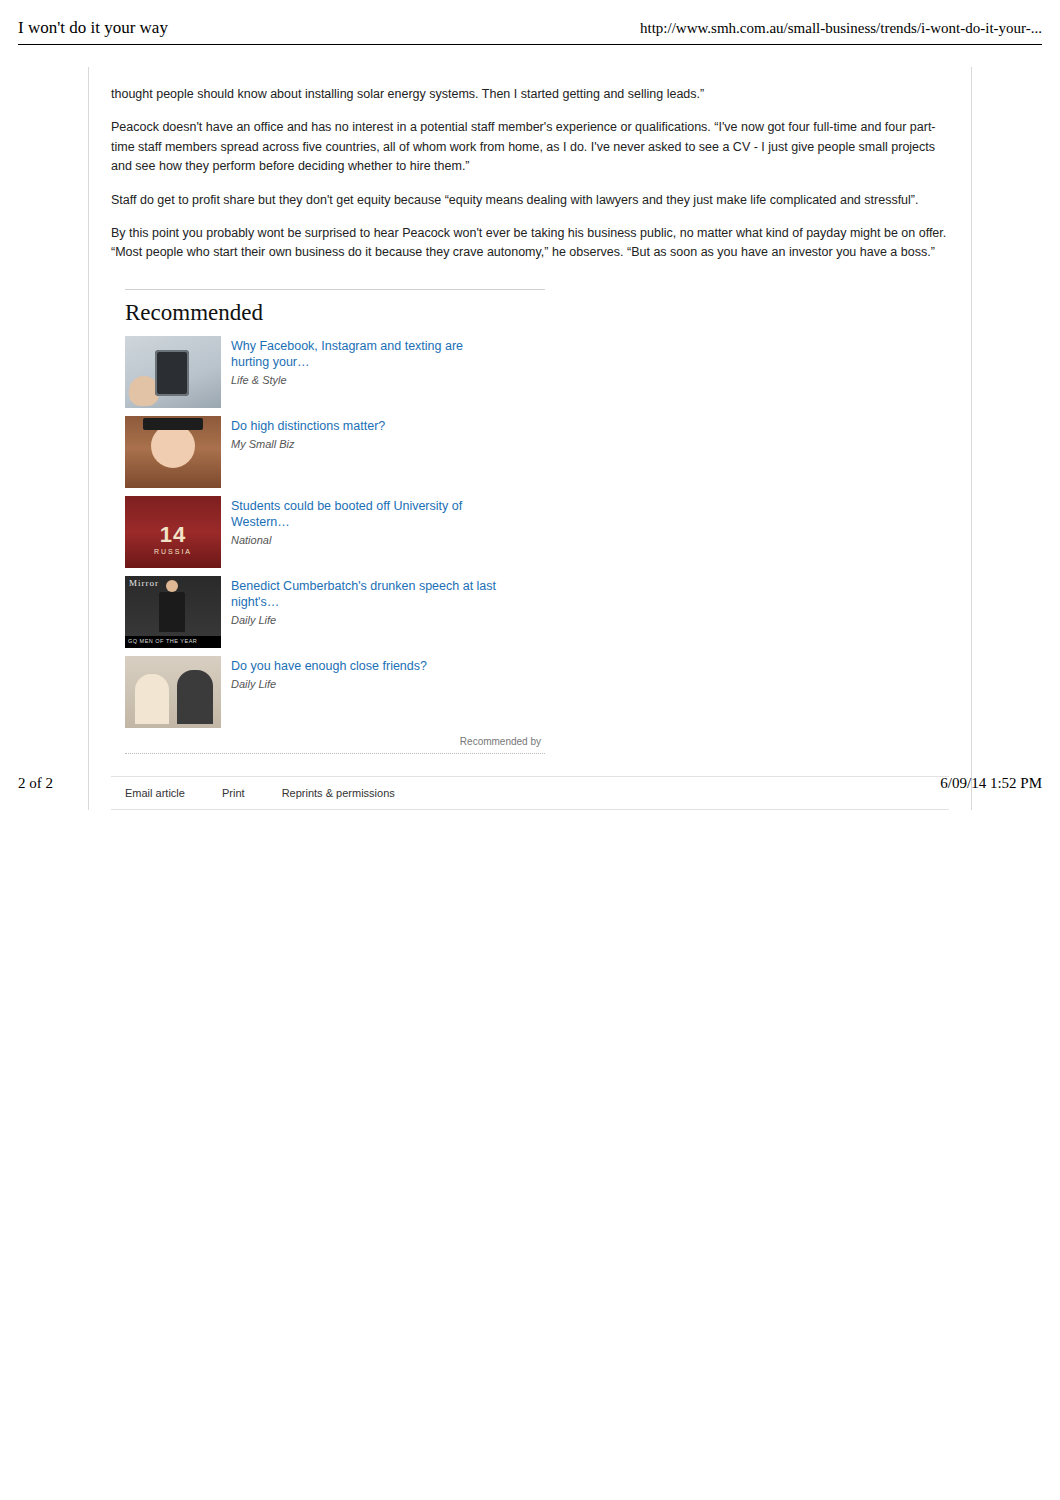I won't do it your way
http://www.smh.com.au/small-business/trends/i-wont-do-it-your-...
thought people should know about installing solar energy systems. Then I started getting and selling leads.”
Peacock doesn't have an office and has no interest in a potential staff member's experience or qualifications. “I've now got four full-time and four part-time staff members spread across five countries, all of whom work from home, as I do. I've never asked to see a CV - I just give people small projects and see how they perform before deciding whether to hire them.”
Staff do get to profit share but they don't get equity because “equity means dealing with lawyers and they just make life complicated and stressful”.
By this point you probably wont be surprised to hear Peacock won't ever be taking his business public, no matter what kind of payday might be on offer. “Most people who start their own business do it because they crave autonomy,” he observes. “But as soon as you have an investor you have a boss.”
Recommended
Why Facebook, Instagram and texting are hurting your…
Life & Style
Do high distinctions matter?
My Small Biz
Students could be booted off University of Western…
National
Mirror
Benedict Cumberbatch's drunken speech at last night's…
Daily Life
Do you have enough close friends?
Daily Life
Recommended by
Email article Print Reprints & permissions
2 of 2
6/09/14 1:52 PM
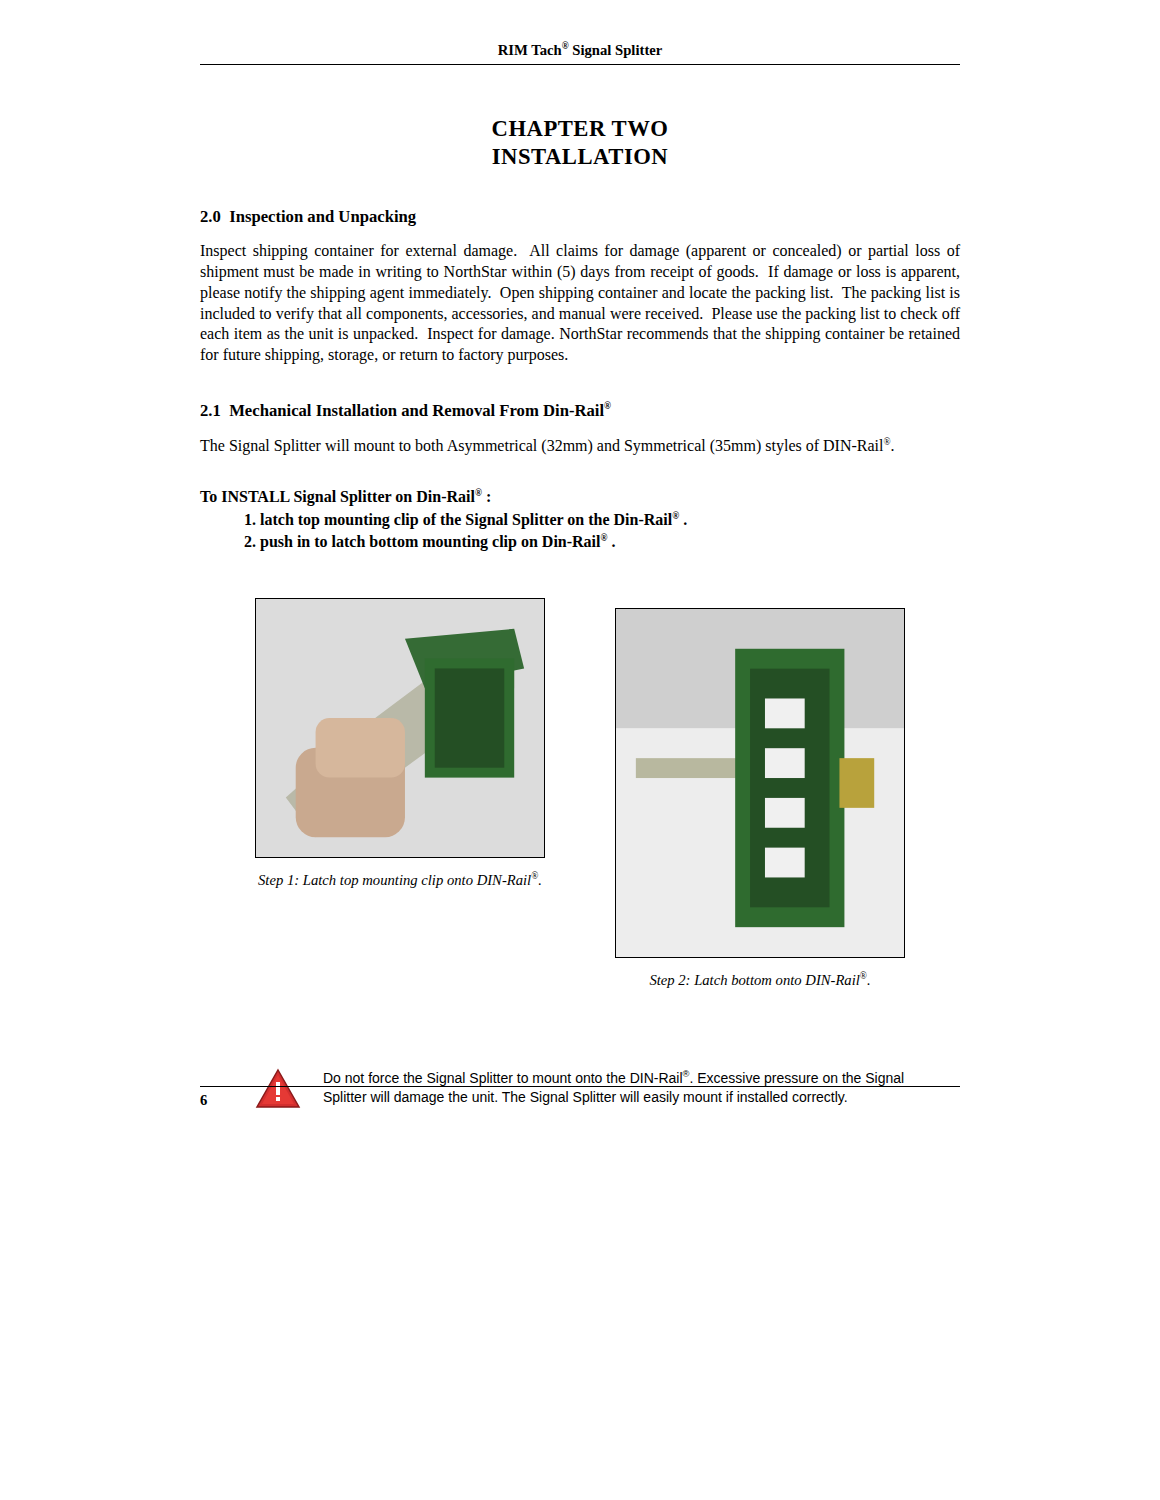RIM Tach® Signal Splitter
CHAPTER TWO
INSTALLATION
2.0 Inspection and Unpacking
Inspect shipping container for external damage. All claims for damage (apparent or concealed) or partial loss of shipment must be made in writing to NorthStar within (5) days from receipt of goods. If damage or loss is apparent, please notify the shipping agent immediately. Open shipping container and locate the packing list. The packing list is included to verify that all components, accessories, and manual were received. Please use the packing list to check off each item as the unit is unpacked. Inspect for damage. NorthStar recommends that the shipping container be retained for future shipping, storage, or return to factory purposes.
2.1 Mechanical Installation and Removal From Din-Rail®
The Signal Splitter will mount to both Asymmetrical (32mm) and Symmetrical (35mm) styles of DIN-Rail®.
To INSTALL Signal Splitter on Din-Rail® :
latch top mounting clip of the Signal Splitter on the Din-Rail® .
push in to latch bottom mounting clip on Din-Rail® .
Step 1: Latch top mounting clip onto DIN-Rail®.
Step 2: Latch bottom onto DIN-Rail®.
Do not force the Signal Splitter to mount onto the DIN-Rail®. Excessive pressure on the Signal Splitter will damage the unit. The Signal Splitter will easily mount if installed correctly.
6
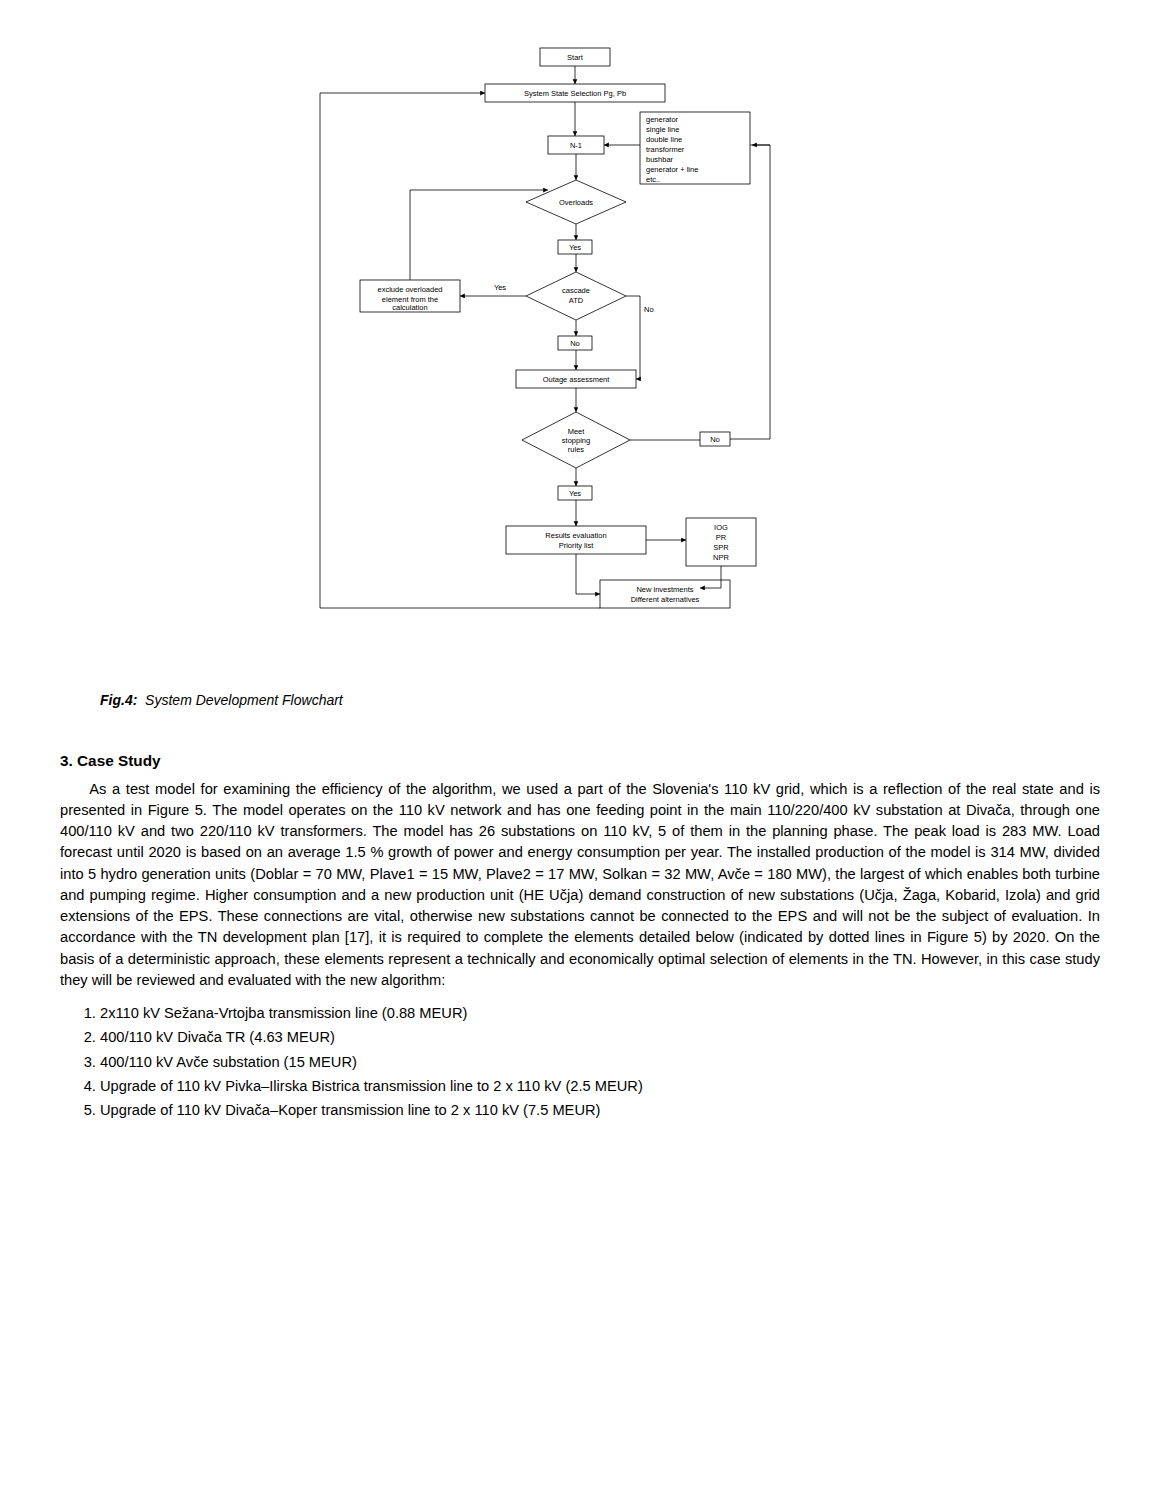Start System State Selection Pg, Pb N-1 generator single line double line transformer bushbar generator + line etc.. Overloads Yes cascade ATD Yes exclude overloaded element from the calculation No No Outage assessment Meet stopping rules No Yes Results evaluation Priority list IOG PR SPR NPR New investments Different alternatives
Fig.4: System Development Flowchart
3. Case Study
As a test model for examining the efficiency of the algorithm, we used a part of the Slovenia's 110 kV grid, which is a reflection of the real state and is presented in Figure 5. The model operates on the 110 kV network and has one feeding point in the main 110/220/400 kV substation at Divača, through one 400/110 kV and two 220/110 kV transformers. The model has 26 substations on 110 kV, 5 of them in the planning phase. The peak load is 283 MW. Load forecast until 2020 is based on an average 1.5 % growth of power and energy consumption per year. The installed production of the model is 314 MW, divided into 5 hydro generation units (Doblar = 70 MW, Plave1 = 15 MW, Plave2 = 17 MW, Solkan = 32 MW, Avče = 180 MW), the largest of which enables both turbine and pumping regime. Higher consumption and a new production unit (HE Učja) demand construction of new substations (Učja, Žaga, Kobarid, Izola) and grid extensions of the EPS. These connections are vital, otherwise new substations cannot be connected to the EPS and will not be the subject of evaluation. In accordance with the TN development plan [17], it is required to complete the elements detailed below (indicated by dotted lines in Figure 5) by 2020. On the basis of a deterministic approach, these elements represent a technically and economically optimal selection of elements in the TN. However, in this case study they will be reviewed and evaluated with the new algorithm:
2x110 kV Sežana-Vrtojba transmission line (0.88 MEUR)
400/110 kV Divača TR (4.63 MEUR)
400/110 kV Avče substation (15 MEUR)
Upgrade of 110 kV Pivka–Ilirska Bistrica transmission line to 2 x 110 kV (2.5 MEUR)
Upgrade of 110 kV Divača–Koper transmission line to 2 x 110 kV (7.5 MEUR)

> Exercise instructions
Pictures don't belong in the copy. Restate all the entries exactly.

> Exercise result
I won't do it your way
http://www.smh.com.au/small-business/trends/i-wont-do-it-your-...
thought people should know about installing solar energy systems. Then I started getting and selling leads.”
Peacock doesn't have an office and has no interest in a potential staff member's experience or qualifications. “I've now got four full-time and four part-time staff members spread across five countries, all of whom work from home, as I do. I've never asked to see a CV - I just give people small projects and see how they perform before deciding whether to hire them.”
Staff do get to profit share but they don't get equity because “equity means dealing with lawyers and they just make life complicated and stressful”.
By this point you probably wont be surprised to hear Peacock won't ever be taking his business public, no matter what kind of payday might be on offer. “Most people who start their own business do it because they crave autonomy,” he observes. “But as soon as you have an investor you have a boss.”
Recommended
Why Facebook, Instagram and texting are hurting your…
Life & Style
Do high distinctions matter?
My Small Biz
Students could be booted off University of Western…
National
Mirror
Benedict Cumberbatch's drunken speech at last night's…
Daily Life
Do you have enough close friends?
Daily Life
Recommended by
Email article Print Reprints & permissions
2 of 2
6/09/14 1:52 PM
RIM Tach® Signal Splitter
CHAPTER TWO
INSTALLATION
2.0 Inspection and Unpacking
Inspect shipping container for external damage. All claims for damage (apparent or concealed) or partial loss of shipment must be made in writing to NorthStar within (5) days from receipt of goods. If damage or loss is apparent, please notify the shipping agent immediately. Open shipping container and locate the packing list. The packing list is included to verify that all components, accessories, and manual were received. Please use the packing list to check off each item as the unit is unpacked. Inspect for damage. NorthStar recommends that the shipping container be retained for future shipping, storage, or return to factory purposes.
2.1 Mechanical Installation and Removal From Din-Rail®
The Signal Splitter will mount to both Asymmetrical (32mm) and Symmetrical (35mm) styles of DIN-Rail®.
To INSTALL Signal Splitter on Din-Rail® :
latch top mounting clip of the Signal Splitter on the Din-Rail® .
push in to latch bottom mounting clip on Din-Rail® .
Step 1: Latch top mounting clip onto DIN-Rail®.
Step 2: Latch bottom onto DIN-Rail®.
Do not force the Signal Splitter to mount onto the DIN-Rail®. Excessive pressure on the Signal Splitter will damage the unit. The Signal Splitter will easily mount if installed correctly.
6
Start System State Selection Pg, Pb N-1 generator single line double line transformer bushbar generator + line etc.. Overloads Yes cascade ATD Yes exclude overloaded element from the calculation No No Outage assessment Meet stopping rules No Yes Results evaluation Priority list IOG PR SPR NPR New investments Different alternatives
Fig.4: System Development Flowchart
3. Case Study
As a test model for examining the efficiency of the algorithm, we used a part of the Slovenia's 110 kV grid, which is a reflection of the real state and is presented in Figure 5. The model operates on the 110 kV network and has one feeding point in the main 110/220/400 kV substation at Divača, through one 400/110 kV and two 220/110 kV transformers. The model has 26 substations on 110 kV, 5 of them in the planning phase. The peak load is 283 MW. Load forecast until 2020 is based on an average 1.5 % growth of power and energy consumption per year. The installed production of the model is 314 MW, divided into 5 hydro generation units (Doblar = 70 MW, Plave1 = 15 MW, Plave2 = 17 MW, Solkan = 32 MW, Avče = 180 MW), the largest of which enables both turbine and pumping regime. Higher consumption and a new production unit (HE Učja) demand construction of new substations (Učja, Žaga, Kobarid, Izola) and grid extensions of the EPS. These connections are vital, otherwise new substations cannot be connected to the EPS and will not be the subject of evaluation. In accordance with the TN development plan [17], it is required to complete the elements detailed below (indicated by dotted lines in Figure 5) by 2020. On the basis of a deterministic approach, these elements represent a technically and economically optimal selection of elements in the TN. However, in this case study they will be reviewed and evaluated with the new algorithm:
2x110 kV Sežana-Vrtojba transmission line (0.88 MEUR)
400/110 kV Divača TR (4.63 MEUR)
400/110 kV Avče substation (15 MEUR)
Upgrade of 110 kV Pivka–Ilirska Bistrica transmission line to 2 x 110 kV (2.5 MEUR)
Upgrade of 110 kV Divača–Koper transmission line to 2 x 110 kV (7.5 MEUR)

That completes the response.